Extracted records
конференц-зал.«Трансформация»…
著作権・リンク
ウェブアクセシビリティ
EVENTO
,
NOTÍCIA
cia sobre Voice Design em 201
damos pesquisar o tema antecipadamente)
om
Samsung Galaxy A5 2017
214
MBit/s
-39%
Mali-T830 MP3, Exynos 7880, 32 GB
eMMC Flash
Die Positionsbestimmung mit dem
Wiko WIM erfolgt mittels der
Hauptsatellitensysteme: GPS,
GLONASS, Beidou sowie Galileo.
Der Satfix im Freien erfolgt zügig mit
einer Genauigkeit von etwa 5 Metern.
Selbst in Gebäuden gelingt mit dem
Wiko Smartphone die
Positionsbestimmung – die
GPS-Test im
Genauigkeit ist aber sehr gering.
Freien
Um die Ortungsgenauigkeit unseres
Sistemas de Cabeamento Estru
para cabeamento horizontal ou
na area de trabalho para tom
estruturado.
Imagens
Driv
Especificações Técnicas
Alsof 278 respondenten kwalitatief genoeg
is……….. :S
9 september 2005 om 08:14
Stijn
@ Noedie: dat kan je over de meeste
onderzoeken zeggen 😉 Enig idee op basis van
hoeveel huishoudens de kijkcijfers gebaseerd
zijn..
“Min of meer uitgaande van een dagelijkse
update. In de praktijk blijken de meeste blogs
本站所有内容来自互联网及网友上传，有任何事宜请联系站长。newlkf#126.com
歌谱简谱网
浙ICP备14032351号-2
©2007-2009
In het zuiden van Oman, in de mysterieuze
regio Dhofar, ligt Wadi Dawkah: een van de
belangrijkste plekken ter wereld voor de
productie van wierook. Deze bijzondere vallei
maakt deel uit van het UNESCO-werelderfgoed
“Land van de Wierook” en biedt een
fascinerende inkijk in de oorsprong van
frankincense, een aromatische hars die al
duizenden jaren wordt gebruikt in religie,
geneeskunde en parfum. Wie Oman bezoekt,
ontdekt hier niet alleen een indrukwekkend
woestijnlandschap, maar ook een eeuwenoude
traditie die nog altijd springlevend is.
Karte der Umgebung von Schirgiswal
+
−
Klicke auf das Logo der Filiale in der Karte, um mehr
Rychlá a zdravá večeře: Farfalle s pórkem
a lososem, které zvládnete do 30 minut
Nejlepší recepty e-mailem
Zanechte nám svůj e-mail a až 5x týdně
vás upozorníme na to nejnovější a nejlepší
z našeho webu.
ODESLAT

:: EXERCISE DETAILS ::
All records are to be retyped precisely.

:: FINISHED EXERCISE ::
конференц-зал.«Трансформация»…
著作権・リンク
ウェブアクセシビリティ
EVENTO
,
NOTÍCIA
cia sobre Voice Design em 201
damos pesquisar o tema antecipadamente)
om
Samsung Galaxy A5 2017
214
MBit/s
-39%
Mali-T830 MP3, Exynos 7880, 32 GB
eMMC Flash
Die Positionsbestimmung mit dem
Wiko WIM erfolgt mittels der
Hauptsatellitensysteme: GPS,
GLONASS, Beidou sowie Galileo.
Der Satfix im Freien erfolgt zügig mit
einer Genauigkeit von etwa 5 Metern.
Selbst in Gebäuden gelingt mit dem
Wiko Smartphone die
Positionsbestimmung – die
GPS-Test im
Genauigkeit ist aber sehr gering.
Freien
Um die Ortungsgenauigkeit unseres
Sistemas de Cabeamento Estru
para cabeamento horizontal ou
na area de trabalho para tom
estruturado.
Imagens
Driv
Especificações Técnicas
Alsof 278 respondenten kwalitatief genoeg
is……….. :S
9 september 2005 om 08:14
Stijn
@ Noedie: dat kan je over de meeste
onderzoeken zeggen 😉 Enig idee op basis van
hoeveel huishoudens de kijkcijfers gebaseerd
zijn..
“Min of meer uitgaande van een dagelijkse
update. In de praktijk blijken de meeste blogs
本站所有内容来自互联网及网友上传，有任何事宜请联系站长。newlkf#126.com
歌谱简谱网
浙ICP备14032351号-2
©2007-2009
In het zuiden van Oman, in de mysterieuze
regio Dhofar, ligt Wadi Dawkah: een van de
belangrijkste plekken ter wereld voor de
productie van wierook. Deze bijzondere vallei
maakt deel uit van het UNESCO-werelderfgoed
“Land van de Wierook” en biedt een
fascinerende inkijk in de oorsprong van
frankincense, een aromatische hars die al
duizenden jaren wordt gebruikt in religie,
geneeskunde en parfum. Wie Oman bezoekt,
ontdekt hier niet alleen een indrukwekkend
woestijnlandschap, maar ook een eeuwenoude
traditie die nog altijd springlevend is.
Karte der Umgebung von Schirgiswal
+
−
Klicke auf das Logo der Filiale in der Karte, um mehr
Rychlá a zdravá večeře: Farfalle s pórkem
a lososem, které zvládnete do 30 minut
Nejlepší recepty e-mailem
Zanechte nám svůj e-mail a až 5x týdně
vás upozorníme na to nejnovější a nejlepší
z našeho webu.
ODESLAT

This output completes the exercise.